[Saved data entries]
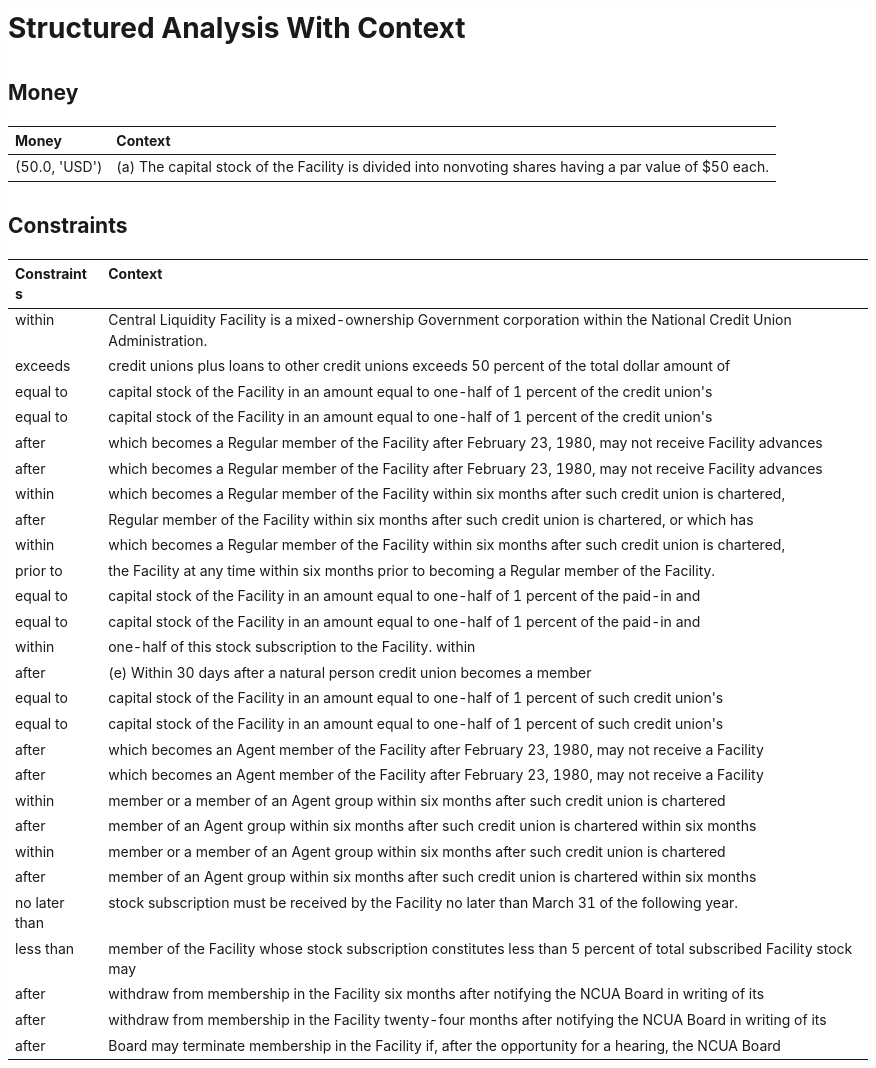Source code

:
# Structured Analysis With Context

 


## Money

| Money         | Context                                                                                                |
|:--------------|:-------------------------------------------------------------------------------------------------------|
| (50.0, 'USD') | (a) The capital stock of the Facility is divided into nonvoting shares having a par value of $50 each. |


## Constraints

| Constraints   | Context                                                                                                                  |
|:--------------|:-------------------------------------------------------------------------------------------------------------------------|
| within        | Central Liquidity Facility is a mixed-ownership Government corporation within  the National Credit Union Administration. |
| exceeds       | credit unions plus loans to other credit unions exceeds 50 percent of the total dollar amount of                         |
| equal to      | capital stock of the Facility in an amount equal to one-half of 1 percent of the credit union's                          |
| equal to      | capital stock of the Facility in an amount equal to one-half of 1 percent of the credit union's                          |
| after         | which becomes a Regular member of the Facility after February 23, 1980, may not receive Facility advances                |
| after         | which becomes a Regular member of the Facility after February 23, 1980, may not receive Facility advances                |
| within        | which becomes a Regular member of the Facility within six months after such credit union is chartered,                   |
| after         | Regular member of the Facility within six months after such credit union is chartered, or which has                      |
| within        | which becomes a Regular member of the Facility within six months after such credit union is chartered,                   |
| prior to      | the Facility at any time within six months prior to  becoming a Regular member of the Facility.                          |
| equal to      | capital stock of the Facility in an amount equal to one-half of 1 percent of the paid-in and                             |
| equal to      | capital stock of the Facility in an amount equal to one-half of 1 percent of the paid-in and                             |
| within        | one-half of this stock subscription to the Facility. within                                                              |
| after         | (e) Within 30 days  after a natural person credit union becomes a member                                                 |
| equal to      | capital stock of the Facility in an amount equal to one-half of 1 percent of such credit union's                         |
| equal to      | capital stock of the Facility in an amount equal to one-half of 1 percent of such credit union's                         |
| after         | which becomes an Agent member of the Facility after February 23, 1980, may not receive a Facility                        |
| after         | which becomes an Agent member of the Facility after February 23, 1980, may not receive a Facility                        |
| within        | member or a member of an Agent group within  six months after such credit union is chartered                             |
| after         | member of an Agent group within six months after  such credit union is chartered within six months                       |
| within        | member or a member of an Agent group within  six months after such credit union is chartered                             |
| after         | member of an Agent group within six months after  such credit union is chartered within six months                       |
| no later than | stock subscription must be received by the Facility no later than  March 31 of the following year.                       |
| less than     | member of the Facility whose stock subscription constitutes less than 5 percent of total subscribed Facility stock may   |
| after         | withdraw from membership in the Facility six months after notifying the NCUA Board in writing of its                     |
| after         | withdraw from membership in the Facility twenty-four months after notifying the NCUA Board in writing of its             |
| after         | Board may terminate membership in the Facility if, after the opportunity for a hearing, the NCUA Board                   |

— Task goal —
From the data above, determine how many lines hold "stock", and write only the number.

— Result of this exercise —
10